TriGParser/N3Lexer fails when certain control / Unicode characters appear in string (e.g. \xEF\xBB\xBF)

k00ni commented 5 months ago

TriGParser / N3Lexer runs into an exception if a file contains certain control or Unicode characters. I couldn't find a way to display these characters in an editor (VSCode, gedit,...), so when you open it, don't wonder that there are no such characters before @prefix statements.

The stack trace is:

Fatal error: Uncaught Exception: Unexpected "@prefix" on line 1. 
in /govi/scripts/vendor/pietercolpaert/hardf/src/N3Lexer.php:456

Stack trace:
#0 /..-/hardf/src/N3Lexer.php(109): pietercolpaert\hardf\N3Lexer->syntaxError('\xEF\xBB\xBF@prefix', 1)
#1 /.../hardf/src/N3Lexer.php(408): pietercolpaert\hardf\N3Lexer->pietercolpaert\hardf\{closure}(Object(pietercolpaert\hardf\N3Lexer))
#2 /.../hardf/src/N3Lexer.php(470): pietercolpaert\hardf\N3Lexer->tokenizeToEnd(Object(Closure), false)
#3 /.../hardf/src/N3Lexer.php(491): pietercolpaert\hardf\N3Lexer->pietercolpaert\hardf\{closure}('\xEF\xBB\xBF@prefix owl:...', false)
#4 /.../hardf/src/TriGParser.php(1183): pietercolpaert\hardf\N3Lexer->tokenize('\xEF\xBB\xBF@prefix owl:...', false)

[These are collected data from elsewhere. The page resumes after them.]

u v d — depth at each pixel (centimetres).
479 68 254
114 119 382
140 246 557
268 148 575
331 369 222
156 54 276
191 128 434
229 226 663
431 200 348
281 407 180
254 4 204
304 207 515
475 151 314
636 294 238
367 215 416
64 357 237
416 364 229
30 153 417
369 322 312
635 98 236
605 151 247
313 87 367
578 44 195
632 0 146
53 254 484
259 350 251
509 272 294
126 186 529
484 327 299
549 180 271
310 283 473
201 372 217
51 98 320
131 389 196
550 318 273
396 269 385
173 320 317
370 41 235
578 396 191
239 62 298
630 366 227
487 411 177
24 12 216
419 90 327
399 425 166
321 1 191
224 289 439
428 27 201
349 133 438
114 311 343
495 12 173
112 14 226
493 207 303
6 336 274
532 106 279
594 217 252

#5 /govi/scripts/vendor/sweetrdf/quick-rdf-io/src/quickRdfIo/TriGParser.php(159): 
    pietercolpaert\hardf\TriGParser->parseChunk('\xEF\xBB\xBF@prefix owl:...')

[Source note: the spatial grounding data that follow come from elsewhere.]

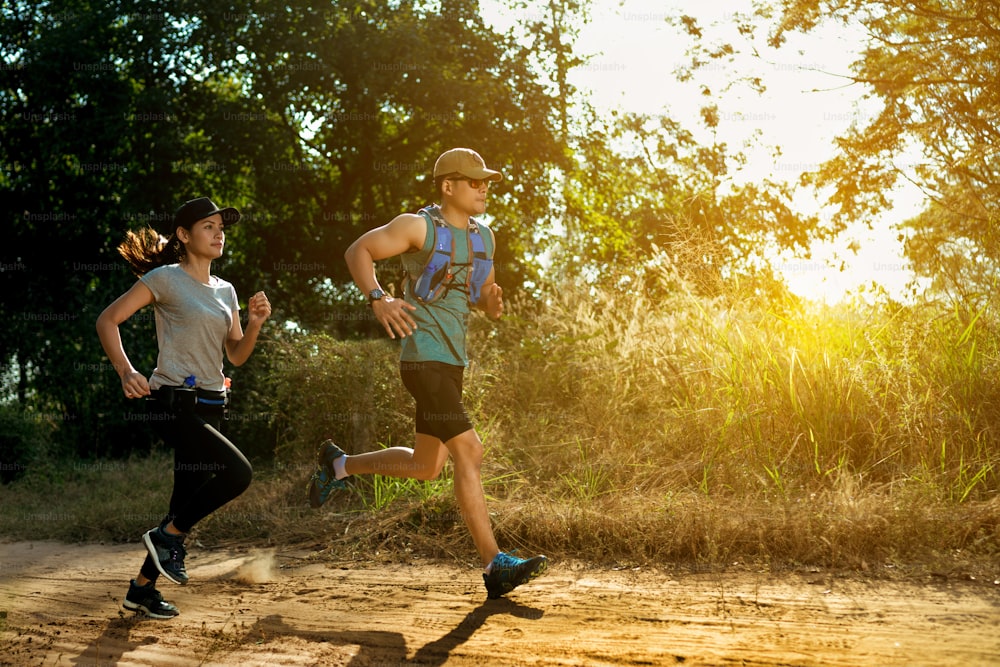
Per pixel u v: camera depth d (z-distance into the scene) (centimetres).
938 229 980
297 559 493
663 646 311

(note: quickRdfIo was used)

Here is a prepared failing test:

https://github.com/pietercolpaert/hardf/blob/bug/parser-fails-control-or-unicode-characters/test/TriGParserTest.php#L2110-L2113

And here is the related N3 file:

https://lov.linkeddata.es/dataset/lov/vocabs/identity/versions/2014-04-03.n3

zozlak commented 2 months ago

This is a BOM for the UTF-8. From the design perspective I would say handling it is out of scope of the hardf library. The hardf library parses strings containing an RDF document while the BOM belongs to the lower software level - it tells whoever is reading a text file how to properly decode it to a string.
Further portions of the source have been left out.